Mercedes has also added functions deemed important for Chinese customers, such as a team dedicated to intelligent, connected electric-vehicle technology.
“Tech savvy customers here require that you are very local in terms of intelligence, connectivity and autonomous driving,” one of the sources said.
Ancient styles
All four sources said a sharper focus on the customer in China in recent years is already paying off.
A drive to create China-only colors led to research into the preferences of younger luxury goods buyers. While sensitive to being seen as hip and tech-savvy, there has been a revived interest in styles inspired by China’s ancient dynasties.
As part of that research, the studio came up with “rose gold metallic,” a variation on rose gold tones adjusted for cars first used as an exterior color for the Mercedes A-Class L sedan in 2018.
New EVs such as the EQA and EQB now come in rose gold, and it’s also an interior tone in the EQC.
“Global ideas, inspired by China,” said one source close to the studio, adding that while Mercedes needs to cater to its China customers first, some China-grown ideas will go global.
Moving the studio to Shanghai was partly driven by the need to significantly speed up the design process by making it more digital, as most virtual model-making vendors are based there.
“Besides, Shanghai is a lot easier a place to recruit design talent,” said the source close to the studio, which is just north of city’s prime waterfront district The Bund.
Designers typically sketch a car on paper or a touch-sensitive computer screen and expert modelers then help sculpt the designs into clay models.
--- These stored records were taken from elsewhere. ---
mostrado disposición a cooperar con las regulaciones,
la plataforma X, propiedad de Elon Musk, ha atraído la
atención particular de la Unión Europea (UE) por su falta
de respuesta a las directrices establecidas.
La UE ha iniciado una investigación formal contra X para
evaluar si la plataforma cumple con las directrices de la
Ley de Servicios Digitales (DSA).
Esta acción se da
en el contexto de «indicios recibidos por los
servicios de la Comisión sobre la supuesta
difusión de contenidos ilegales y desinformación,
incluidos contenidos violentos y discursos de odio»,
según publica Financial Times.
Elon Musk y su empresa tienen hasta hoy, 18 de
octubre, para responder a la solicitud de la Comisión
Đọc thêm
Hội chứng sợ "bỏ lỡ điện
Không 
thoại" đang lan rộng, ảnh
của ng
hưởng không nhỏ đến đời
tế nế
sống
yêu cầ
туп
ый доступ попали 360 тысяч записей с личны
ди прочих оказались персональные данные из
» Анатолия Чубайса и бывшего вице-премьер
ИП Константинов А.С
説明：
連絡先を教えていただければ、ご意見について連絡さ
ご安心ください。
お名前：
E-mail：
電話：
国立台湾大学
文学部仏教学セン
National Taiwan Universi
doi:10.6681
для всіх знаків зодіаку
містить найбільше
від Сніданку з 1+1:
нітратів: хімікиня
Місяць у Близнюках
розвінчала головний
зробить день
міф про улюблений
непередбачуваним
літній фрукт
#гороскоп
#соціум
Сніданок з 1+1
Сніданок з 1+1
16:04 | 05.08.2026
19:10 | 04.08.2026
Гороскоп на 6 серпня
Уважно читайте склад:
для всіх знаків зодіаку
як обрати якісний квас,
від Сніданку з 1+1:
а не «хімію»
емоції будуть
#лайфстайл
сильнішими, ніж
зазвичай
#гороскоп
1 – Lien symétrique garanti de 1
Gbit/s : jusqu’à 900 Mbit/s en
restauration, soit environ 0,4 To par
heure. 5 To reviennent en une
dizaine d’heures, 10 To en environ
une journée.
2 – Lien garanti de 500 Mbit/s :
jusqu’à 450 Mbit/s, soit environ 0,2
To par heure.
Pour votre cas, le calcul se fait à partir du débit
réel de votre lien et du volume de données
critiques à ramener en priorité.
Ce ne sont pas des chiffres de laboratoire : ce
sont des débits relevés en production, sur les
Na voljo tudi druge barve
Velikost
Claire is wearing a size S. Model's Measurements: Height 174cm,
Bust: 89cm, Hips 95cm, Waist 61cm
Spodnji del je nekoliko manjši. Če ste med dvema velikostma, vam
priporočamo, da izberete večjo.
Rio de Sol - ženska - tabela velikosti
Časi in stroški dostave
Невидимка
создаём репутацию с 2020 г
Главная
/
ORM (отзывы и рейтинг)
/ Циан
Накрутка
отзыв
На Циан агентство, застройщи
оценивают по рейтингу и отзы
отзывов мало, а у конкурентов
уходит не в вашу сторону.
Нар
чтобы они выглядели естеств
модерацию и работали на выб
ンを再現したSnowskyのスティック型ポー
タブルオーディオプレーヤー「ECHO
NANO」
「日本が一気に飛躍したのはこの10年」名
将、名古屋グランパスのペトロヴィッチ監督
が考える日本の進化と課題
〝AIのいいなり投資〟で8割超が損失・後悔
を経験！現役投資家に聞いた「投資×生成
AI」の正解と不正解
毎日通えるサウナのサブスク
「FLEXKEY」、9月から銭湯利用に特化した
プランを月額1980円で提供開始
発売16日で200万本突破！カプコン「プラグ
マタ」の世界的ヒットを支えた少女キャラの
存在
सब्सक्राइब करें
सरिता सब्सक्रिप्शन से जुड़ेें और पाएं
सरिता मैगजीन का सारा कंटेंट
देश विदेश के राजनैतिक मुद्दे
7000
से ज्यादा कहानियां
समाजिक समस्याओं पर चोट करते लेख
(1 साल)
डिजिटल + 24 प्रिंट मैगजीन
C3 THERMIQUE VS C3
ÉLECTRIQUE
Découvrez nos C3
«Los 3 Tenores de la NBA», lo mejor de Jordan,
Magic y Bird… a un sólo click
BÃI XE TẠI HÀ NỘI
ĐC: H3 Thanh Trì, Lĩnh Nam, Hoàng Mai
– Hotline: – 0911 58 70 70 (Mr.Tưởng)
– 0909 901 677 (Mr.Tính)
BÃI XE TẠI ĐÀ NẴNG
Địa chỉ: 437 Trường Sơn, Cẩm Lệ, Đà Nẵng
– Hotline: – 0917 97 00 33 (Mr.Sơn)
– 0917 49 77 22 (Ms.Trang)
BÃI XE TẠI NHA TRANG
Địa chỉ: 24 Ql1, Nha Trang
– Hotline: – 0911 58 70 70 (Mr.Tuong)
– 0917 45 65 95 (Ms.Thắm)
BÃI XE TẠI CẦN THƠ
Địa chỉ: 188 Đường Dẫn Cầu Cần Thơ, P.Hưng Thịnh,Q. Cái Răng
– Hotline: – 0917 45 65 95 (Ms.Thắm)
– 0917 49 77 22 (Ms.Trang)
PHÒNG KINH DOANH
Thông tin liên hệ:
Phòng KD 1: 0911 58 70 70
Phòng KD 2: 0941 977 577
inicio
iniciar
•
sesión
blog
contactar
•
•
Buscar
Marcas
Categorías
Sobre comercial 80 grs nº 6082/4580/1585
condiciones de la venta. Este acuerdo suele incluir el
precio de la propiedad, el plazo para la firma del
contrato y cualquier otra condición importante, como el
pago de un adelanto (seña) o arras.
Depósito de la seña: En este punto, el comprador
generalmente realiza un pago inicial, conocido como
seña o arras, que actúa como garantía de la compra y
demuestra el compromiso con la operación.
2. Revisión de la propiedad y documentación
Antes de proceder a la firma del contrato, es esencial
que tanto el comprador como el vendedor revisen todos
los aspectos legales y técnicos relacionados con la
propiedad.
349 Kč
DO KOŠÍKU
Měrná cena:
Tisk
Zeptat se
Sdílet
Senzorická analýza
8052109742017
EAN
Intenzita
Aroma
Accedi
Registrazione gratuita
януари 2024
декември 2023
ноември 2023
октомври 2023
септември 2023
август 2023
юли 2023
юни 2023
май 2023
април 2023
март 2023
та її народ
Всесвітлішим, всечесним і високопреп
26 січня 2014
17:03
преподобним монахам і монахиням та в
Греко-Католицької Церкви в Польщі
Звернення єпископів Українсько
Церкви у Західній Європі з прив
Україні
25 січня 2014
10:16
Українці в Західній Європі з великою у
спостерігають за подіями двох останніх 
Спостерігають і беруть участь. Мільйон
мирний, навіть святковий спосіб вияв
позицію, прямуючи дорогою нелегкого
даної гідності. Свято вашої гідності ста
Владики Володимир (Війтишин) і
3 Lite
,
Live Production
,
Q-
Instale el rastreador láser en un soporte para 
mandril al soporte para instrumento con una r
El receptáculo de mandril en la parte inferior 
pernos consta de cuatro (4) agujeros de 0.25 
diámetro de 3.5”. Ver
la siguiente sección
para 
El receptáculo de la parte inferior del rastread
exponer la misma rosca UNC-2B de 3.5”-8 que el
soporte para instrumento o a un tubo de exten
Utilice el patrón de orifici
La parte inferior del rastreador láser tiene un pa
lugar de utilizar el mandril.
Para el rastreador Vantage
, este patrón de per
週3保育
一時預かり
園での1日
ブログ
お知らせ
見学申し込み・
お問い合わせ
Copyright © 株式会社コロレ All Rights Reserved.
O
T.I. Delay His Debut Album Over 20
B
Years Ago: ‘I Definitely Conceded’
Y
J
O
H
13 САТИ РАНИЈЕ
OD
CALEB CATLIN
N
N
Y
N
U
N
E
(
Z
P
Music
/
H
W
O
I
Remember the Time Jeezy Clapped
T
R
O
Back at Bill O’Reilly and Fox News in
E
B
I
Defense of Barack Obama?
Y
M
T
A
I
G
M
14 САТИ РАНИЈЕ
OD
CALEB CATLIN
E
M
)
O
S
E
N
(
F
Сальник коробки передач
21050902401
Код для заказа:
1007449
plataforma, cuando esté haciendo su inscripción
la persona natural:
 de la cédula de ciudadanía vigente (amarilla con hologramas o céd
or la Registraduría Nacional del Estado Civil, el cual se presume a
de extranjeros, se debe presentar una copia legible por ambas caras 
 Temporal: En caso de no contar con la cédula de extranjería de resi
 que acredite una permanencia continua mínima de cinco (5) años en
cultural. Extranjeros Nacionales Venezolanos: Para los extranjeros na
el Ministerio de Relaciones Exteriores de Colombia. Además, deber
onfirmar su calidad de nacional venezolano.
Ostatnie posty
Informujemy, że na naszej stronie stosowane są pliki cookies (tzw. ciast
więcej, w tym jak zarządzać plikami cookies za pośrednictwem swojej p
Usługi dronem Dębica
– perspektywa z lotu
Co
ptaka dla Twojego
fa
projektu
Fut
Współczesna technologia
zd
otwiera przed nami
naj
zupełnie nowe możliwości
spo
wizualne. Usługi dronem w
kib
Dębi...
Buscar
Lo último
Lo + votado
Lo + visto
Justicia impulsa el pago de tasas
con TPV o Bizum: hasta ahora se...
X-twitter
Mercedes plans to more or less do away with those physical models.
Under the new process, the Shanghai studio will review its designs using virtual tools, except for the occasional quarter-size physical models, according to one of the four sources.
If the studio makes it to the final of internal competitions for car designs, it will send designers and modelers to the main studio in Germany to create life-size models for the last round, the source said.
Rules of the road
Daimler’s drive to strengthen its technology development in China also comes at a time when the cost of failing to be in step with Beijing policymakers has never been higher.
Beijing’s sweeping regulatory crackdown in recent months has wiped billions of dollars off the value of some of the country’s best-known private companies and has weighed on the auto sector.
That is partly because tensions between the U.S.and China have created a tricky environment for foreign companies to import technology developed elsewhere.
And from battery technology to new kinds of mobility including smart connectivity and autonomous driving, Chinese policies and regulations are shifting and evolving rapidly.
“If you respond to change after policies and regulation kick in, it’s too late,” said one of the contacts close to Daimler.
With that in mind, the tech center works closely with the brand’s external affairs team which keeps its finger on the regulatory pulse – and that has proved key when it comes to so-called vehicle-to-everything, or V2X, technology.
V2X controls communications between a car and “everything” outside, from 5G cellular signals to low-earth-orbit satellites to smart traffic lights and cameras on the road.
In China, vehicles will soon have to come with full-fledged V2X capabilities to achieve a top safety ranking under a new version of its vehicle safety evaluation system, or New Car Assessment Program (NCAP), which is expected in 2025.
“We knew this regulation was going to be implemented. We started developing those self-drive technologies including V2X to be in compliance with the new law and did so well before new regulation kicks in,” one of the tech center sources said.